"The devil you have!"
"I have indeed, sir; and hit it, as has cur'ously happened in my best cases, by a fluke. It was by the merest fluke that I was at Radley's Hotel in Southampton and nobbled Mr. Sampson Hepworth, the absconding banker of Lombard Street, after Daniel Forester and all the city-men had been after him for six weeks. It was all a fluke that I was eatin' a Bath-bun at Swindon when the clerk that did them Post-office robberies tried to pass one of the notes to the refreshment gal. It was all a fluke that I was turning out of Grafton Street, after a chat with the porter of the Westminster Club,--which is an old officer of the G's and a pal of mine,--into Bond Street, when I saw a lady that I'd swear to, if description's any use, though I never see her before, comin' out of Long's Hotel."
"A lady!--Long's Hotel!"
"A lady a-comin' out of Long's Hotel. A lady with--not to put too fine a point upon it--red hair and fine eyes and a good figure; the very moral of the description I got at Tenby and them other places. I twigged all this before she got her veil down and I said to myself, Blackett, that's your bird, for a hundred pound."
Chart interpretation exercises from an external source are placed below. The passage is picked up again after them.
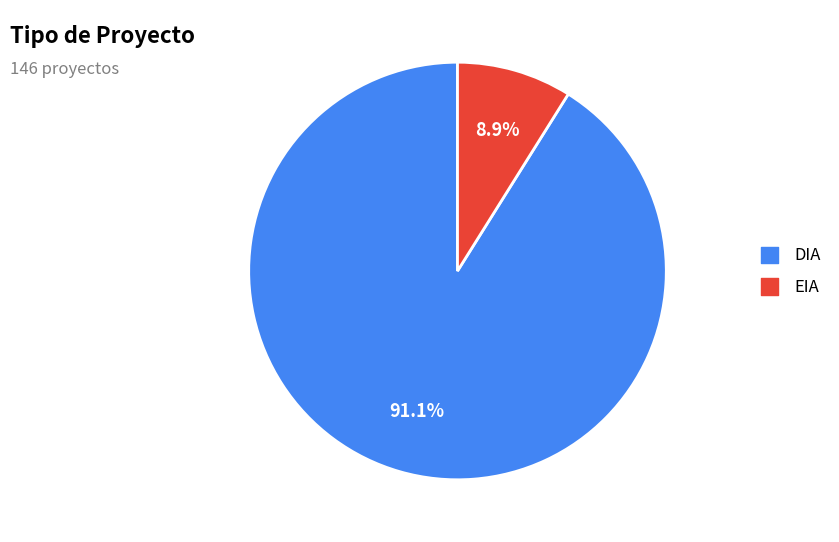

Which category accounts for the majority?

DIA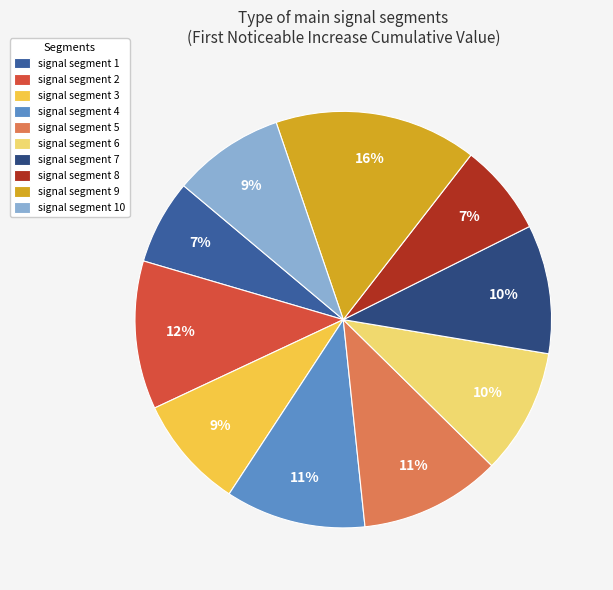

Between signal segment 2 and signal segment 8, which is larger?

signal segment 2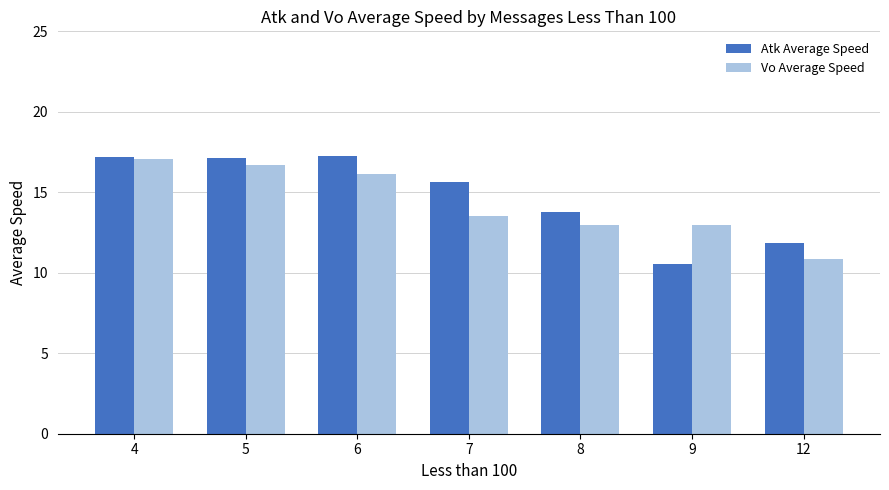

At 9, list the series in order from largest to smallest.

Vo Average Speed, Atk Average Speed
"And were you right? Was it--"
"Wait a minute, sir: let's take the things in the order in which they naturally present themselves. She hailed a cab and jumped in, all of a tremble like, as I could see. I hailed another--hansom mine was; and I give the driver the office, which he tumbled-to at once--most of the West-enders knows me; and we follows the other until he turned up a little street in Nottin' 'Ill, and I, marking where she got out, stopped at the end of it. When she'd got inside, I walked up and took stock of the house, which was a litle milliner's and stay-shop. It was cur'ous, wasn't, it, sir," said Mr. Blackett, with a grave professional smile, "that my good lady should want a little job in the millinery line done for her just then, and that she should look round into that very shop that evening, and get friendly with the missis, which was a communicative kind of woman, and should pay her a trifle in advance, and should get altogether so thick as to be asked in to take a cup of tea in the back-parlour, and get a-talking about the lodger? Once in, I'll back my old lady against any ferret that was ever showed at Jemmy Welsh's. She hadn't had one cup of tea before she know'd all about the lodger; how she was the real lady, but dull and lonesome like; how she'd sit cryin' and mopin' all day; how she'd no visitors and no letters; and how her name was Lambert, and her linen all marked M. L. She'd only been there a day ortwo then, and as she'd scarcely any luggage, the milliner was doubtful about her money. My good lady came back that night, and told me all this, and I was certain our bird was caged. So I put one of our men regular to sweep a crossin' during the daytime, and I communicated with the sergeant of the division to keep the house looked after at night. But, Lor' bless you, she's no intention of goin' away. Couldn't manage it, I think, if she had; for my missis, who's been up several times since, says the milliner says her lodger's in a queer way, she thinks."
"How do you mean in a queer way?" interrupted Bowker; "ill?"
"Well, not exactly ill, I think, sir. I can't say exactly how, for the milliner's rather a stupid woman; and it wouldn't do for my missis--though she'd find it out in a minute--to see the lady. As far as I can make out, it's a kind of fits, and she seems to have had 'em pretty bad--off her head for hours at a time, you know. It's rather cornered me, that has, as I don't exactly know how to act in the case; and I went round to the Square to tell his lordship, and then found out what had happened. I was thinking of asking to see the Hearl--"
"The what, Mr. Blackett?"
"The Hearl--Hearl Beauport, his lordship's father. But now you've come, sir, you'll know what to do, and what orders to give me."